Beyond Fragmentation, Beyond the Trap

Here’s what I want you to imagine for a minute:

You walk into your organization a year from now, and instead of people asking, “How long is this initiative going to last?” you hear them say, “This is just how we do things now.” That’s the difference when you’re out of the trap.

When the pieces connect, staff don’t feel whiplash between what leaders say and what actually happens day to day. The messages they hear in training are reinforced in meetings. The values that get named at the executive level show up in the systems that guide hiring, performance, and recognition. The culture stops feeling like a slogan and starts feeling like a lived reality.

And the energy shifts. Engagement doesn’t spike and fade. It builds. Burnout doesn’t vanish, but it doesn’t spiral out of control because people feel supported from more than one angle. Innovation doesn’t rest on a handful of people pushing uphill — it spreads, because staff trust their ideas will be heard and acted on.

I’ll tell you what leaders often notice first: it feels quieter. Not quieter in the sense that people stop speaking up, but quieter in the sense that you don’t have as many fires to put out. You’re not running from one disconnected initiative to the next. You’re not dealing with as much cynicism when something new is launched. Instead, people start leaning in because they see the pieces actually lining up.

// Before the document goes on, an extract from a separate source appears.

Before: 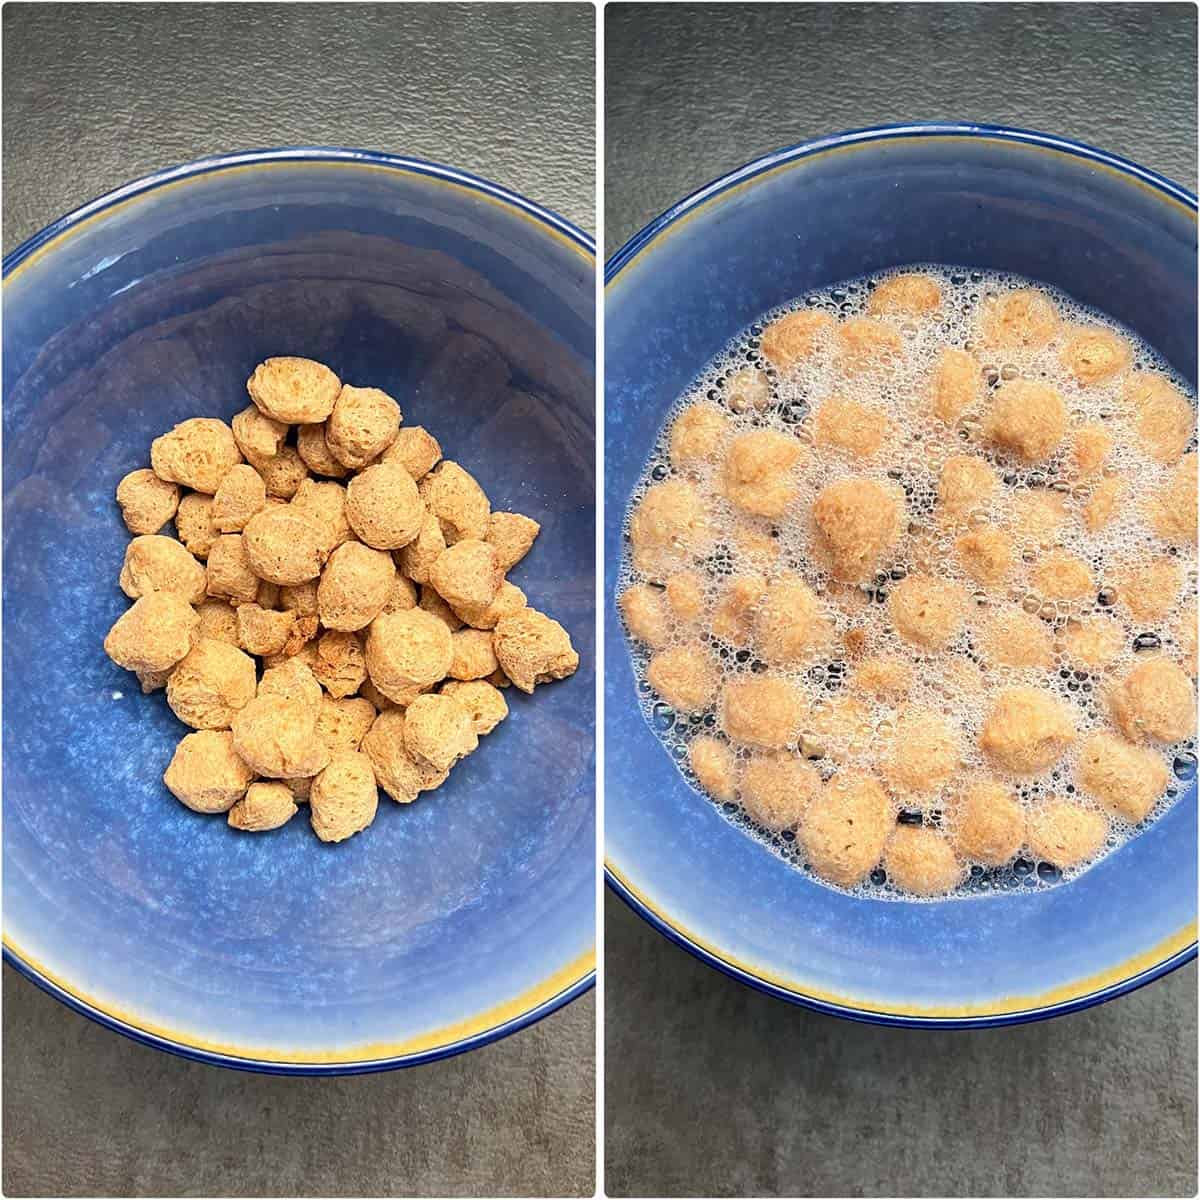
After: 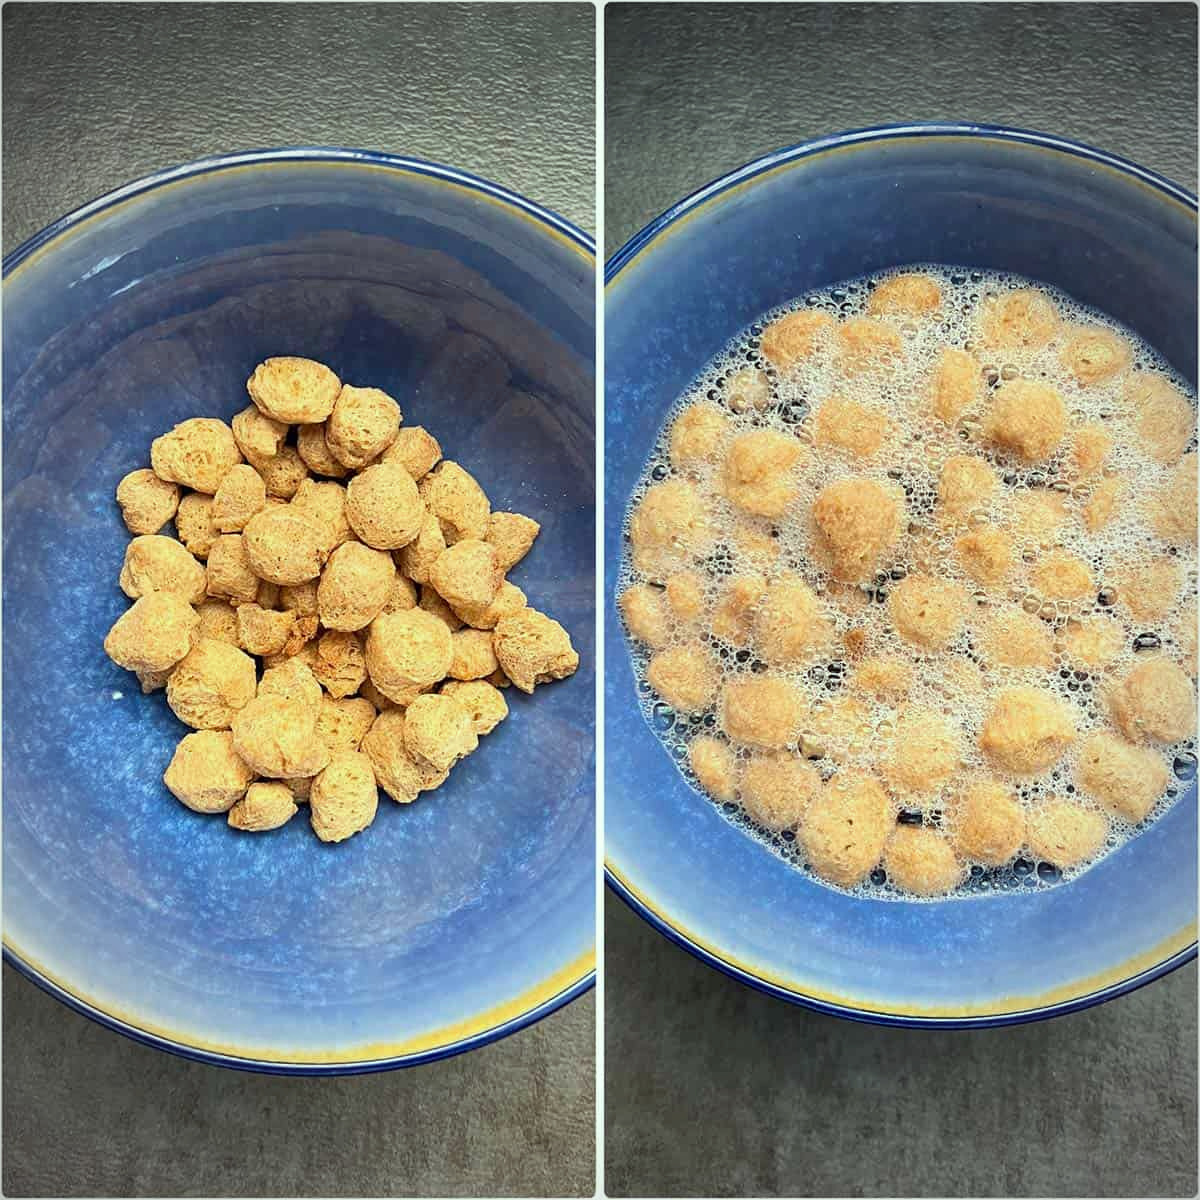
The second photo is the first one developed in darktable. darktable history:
color correction: highlights a* -7.79, highlights b* 3.15
vignetting: fall-off radius 63.55%, brightness -0.443, saturation -0.686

And if you want to know how it shows up, just listen to the voices inside an organization that’s out of the trap:

  • A manager might say: “The way I was trained to coach actually matches how my boss leads me, and it’s built into how I review my team. I don’t feel like I’m out on an island anymore.”
  • An executive might say: “Our meetings used to feel like firefights. Now, because we set norms and reinforce them, I spend more time leading than fixing.”
  • A staff member might say: “I used to roll my eyes when new programs were announced. But this one feels different because it’s showing up everywhere — in feedback, in recognition, even in how projects are run.”

And here’s the important part:  it doesn’t mean you suddenly have endless budget or time. Constraints will always be there. What changes is how you use them. Instead of putting all your resources into one piece and hoping it ripples, you make a few smaller moves in parallel. You connect them. And because they connect, the return multiplies.

That’s what it feels like to be out of the trap. Not perfect. Not easy. But aligned. And once you’ve felt that difference, you’ll never want to go back to fragmented change again.

I don’t believe most organizations are broken. I don’t believe their people are broken either. 

What’s broken is the habit of fixing one thing in isolation and expecting it to transform the whole. 

Once you see that for what it is — a trap we’ve all been taught to walk into — you can start building differently.

References Cited

McKinsey & Company. (2021). Help your employees find purpose—or watch them leave. Retrieved from https://www.mckinsey.com/capabilities/people-and-organizational-performance/our-insights/help-your-employees-find-purpose-or-watch-them-leave

Gallup. (2024). State of the Global Workplace Report. Retrieved from https://www.gallup.com/workplace/349484/state-of-the-global-workplace.aspx

Deloitte Insights. (2019). Global human capital trends. Retrieved from https://www2.deloitte.com/us/en/insights/focus/human-capital-trends.html

Saks, A. M., & Belcourt, M. (2006). An investigation of training activities and transfer of training in organizations. Human Resource Management, 45(4), 629–648. https://doi.org/10.1002/hrm.20135

Brinkerhoff, R. O., & Apking, A. M. (2001). High impact learning: Strategies for leveraging performance and business results from training investments. New York: Basic Books.